Si va stemperando la freddezza di rapporti tra Turchia e Israele, indotta dall'Operazione Piombo fuso del 2009 e, ancor più, dalla crisi della Freedom Flotilla nell'estate 2010. Ora, su stimolo del presidente Usa, Barack Obama, e in nome dei comuni interessi economici e geopolitici, i due governi tornano a parlarsi e a collaborare.
(Milano/c.g.) – Il triennale gelo tra Turchia e Israele sembra sciogliersi anche grazie al turismo. Il quotidiano turco Hurriyet dà notizia, infatti, che gli operatori turistici turchi sono tornati a inserire nei pacchetti dedicati ai turisti russi in Turchia, la visita di un giorno, da mattina a sera, a Gerusalemme. Un viaggio lampo che interessa tanto i turisti russi di religione ortodossa, quanto quelli provenienti dal Kazakhstan, di religione musulmana. Nel frattempo le agenzie israeliane hanno già ripreso a proporre vacanze sulle spiagge turche ai propri connazionali.
Il disgelo tra i due Paesi ha cominciato a manifestarsi verso fine marzo, dopo la visita del presidente americano Barack Obama in Medio Oriente (20-24 marzo). Incoraggiato, a quanto sembra, dall’inquilino della Casa Bianca, il premier israeliano Benjamin Netanyahu ha telefonato al collega turco Recep Tayyp Erdogan, per chiedere ufficialmente scusa dei 9 morti causati dall’arrembaggio della Marina israeliana alla Navi Marmara, il 31 maggio 2010. In quell’occasione una flotta di sei navi salpata dalle coste di Cipro alla volta di Gaza e denominata Freedom Flotilla, venne fermata con la forza dall’esercito israeliano. Gli attivisti internazionali a bordo della Navi Marmara, l’imbarcazione più grande, reagirono con la forza all’assalto dei militari israeliani e lo scontro terminò da una parte, con il ferimento di alcuni militari e, dall’altra, con l’uccisione di 9 cittadini turchi e il ferimento e l’arresto di altre persone imbarcate sulla «Flotta della Libertà». La Turchia pretese invano le scuse del governo di Israele e l’impegno formale a indennizzare le famiglie delle vittime.

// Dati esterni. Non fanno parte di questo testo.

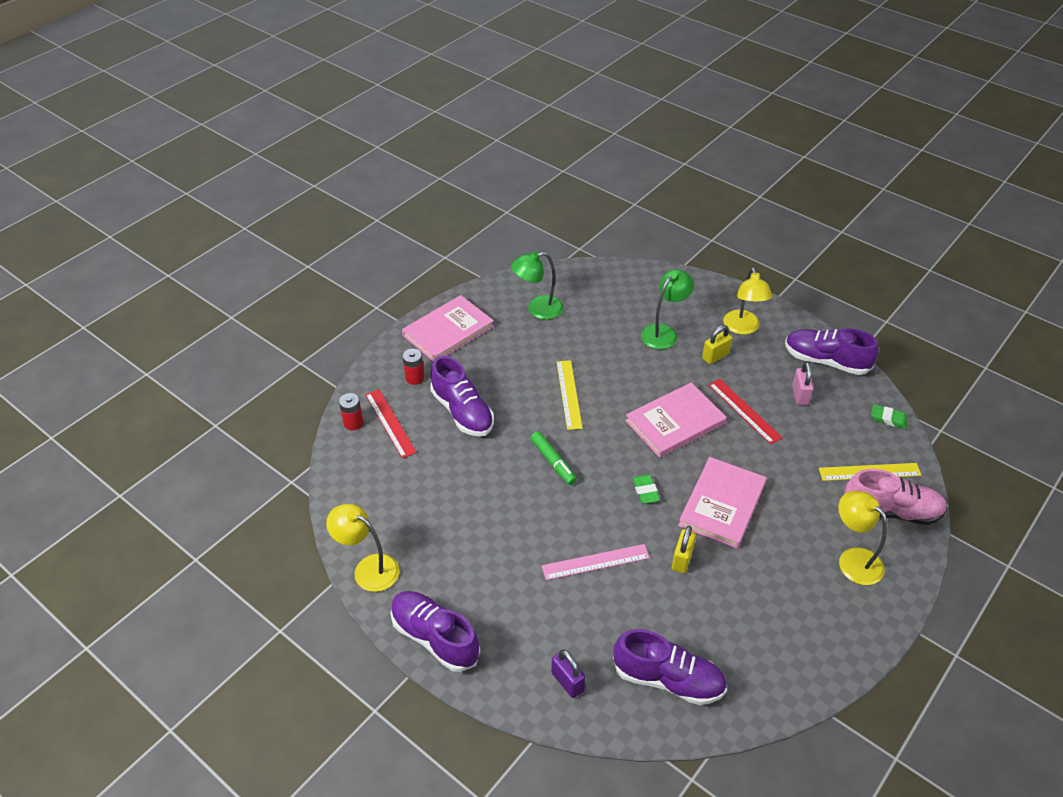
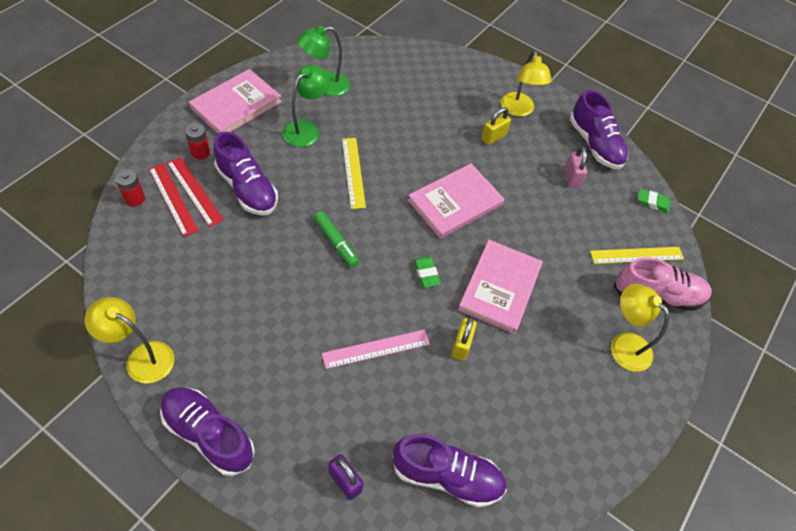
camera: 10 degrees left, 10 degrees up
green lamp [641,269,694,349] -> green lamp moved to [283,65,330,147]
red ruler [709,379,783,444] -> red ruler moved to [167,157,224,227]
purple shoe [785,328,879,375] -> purple shoe turned 135 degrees counterclockwise [570,90,628,169]

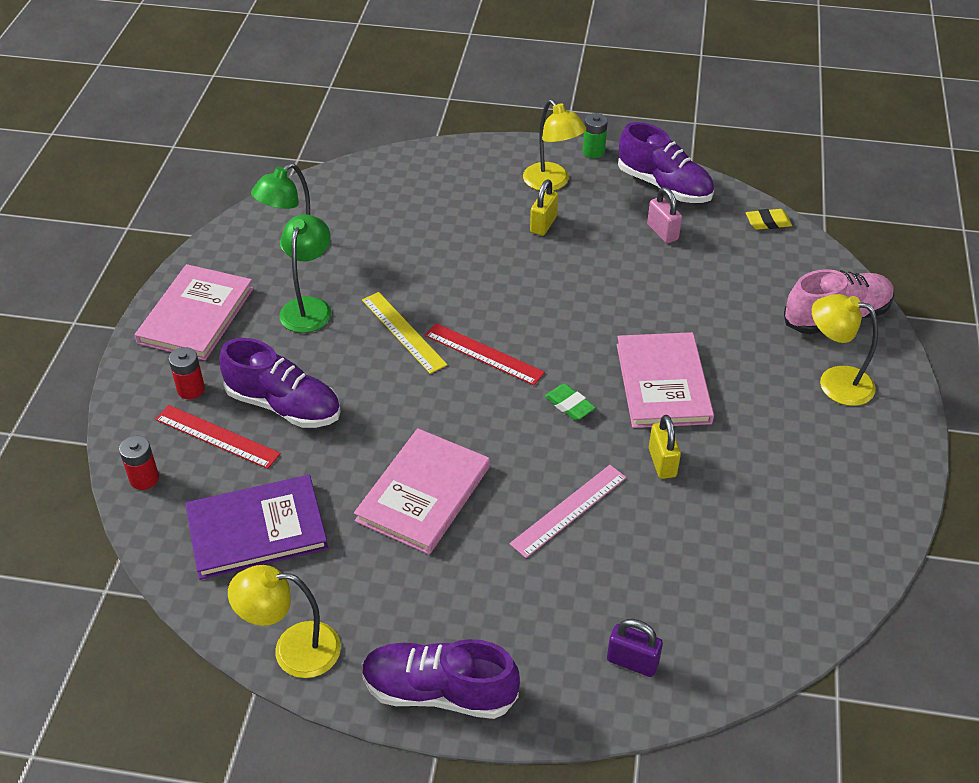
camera: 20 degrees left, 10 degrees down
red ruler [149,163,199,237] -> red ruler moved to [425,323,545,385]
green marker [314,211,359,267] -> none
purple shoe [392,434,507,508] -> none
pink book [408,163,505,239] -> pink book moved to [354,428,490,554]
yellow ruler [590,247,684,264] -> none
green eraser [638,189,670,213] -> yellow eraser [746,209,792,230]
none -> purple book [185,475,328,580]
none -> green battery [583,113,608,158]

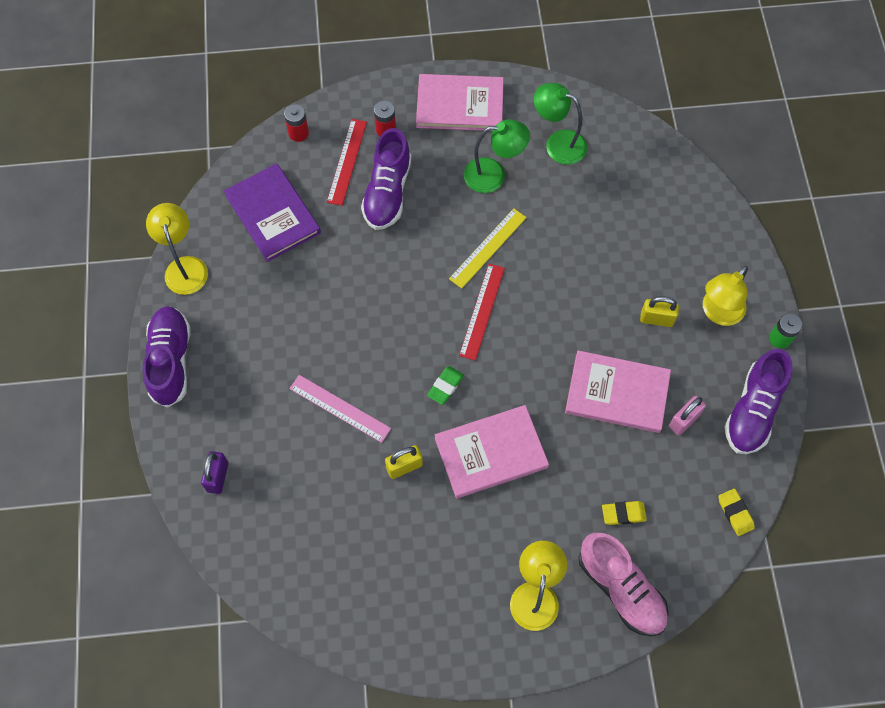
camera: 75 degrees right, 20 degrees up
pink book [354,428,490,554] -> pink book moved to [565,350,671,433]
none -> yellow eraser [602,501,647,525]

Davanti al rifiuto di Netanyahu, richiamò in patria l’ambasciatore; cosa che fece, in seguito, anche Israele.
I rapporti di collaborazione tra i due Stati si erano però già fatti tesi l’anno prima in seguito all’operazione militare israeliana Piombo Fuso sulla Striscia di Gaza. Partecipando al Vertice di Davos, in Svizzera, il 29 gennaio 2009, il primo ministro turco Erdogan contestò apertamente il presidente israeliano Shimon Peres che prendeva parte con lui a una tavola rotonda e abbandonò il dibattito in segno di protesta.
La necessità di normalizzare i rapporti tra i due Stati è dettata anche da ragioni geopolitiche (la crisi siriana preoccupa entrambi i governi) ed economiche (lo sfruttamento comune degli ingenti giacimenti di gas sottomarino nel braccio di Mediterraneo al largo delle coste israeliane, libanesi, cipriote e turche).
Secondo Hurriyet uno degli interessi che sta spingendo per «la pace» è il progetto della costruzione di un nuovo gasdotto che dovrebbe trasportare il gas israeliano dei giacimenti appena scoperti al largo di Tel Aviv, attraverso la Turchia, verso il mercato continentale europeo. «Possiamo usare l’energia e il gas, oltre al valore commerciale che esso ha, anche per un servizio alla politica e alla diplomazia?», si è chiesto lo scorso 11 aprile Micheael Lotem, speciale inviato dell’energia per il ministero degli Esteri israeliano, in occasione della Turoge, la Dodicesima conferenza internazionale per il gas e il petrolio in Turchia.
«Io penso che dovremmo – ha concluso Lotem –; e se ne parliamo, soprattutto per quanto riguarda Turchia ed Europa, questo rappresenta un valido esempio di come un progetto energetico possa determinare la geopolitica».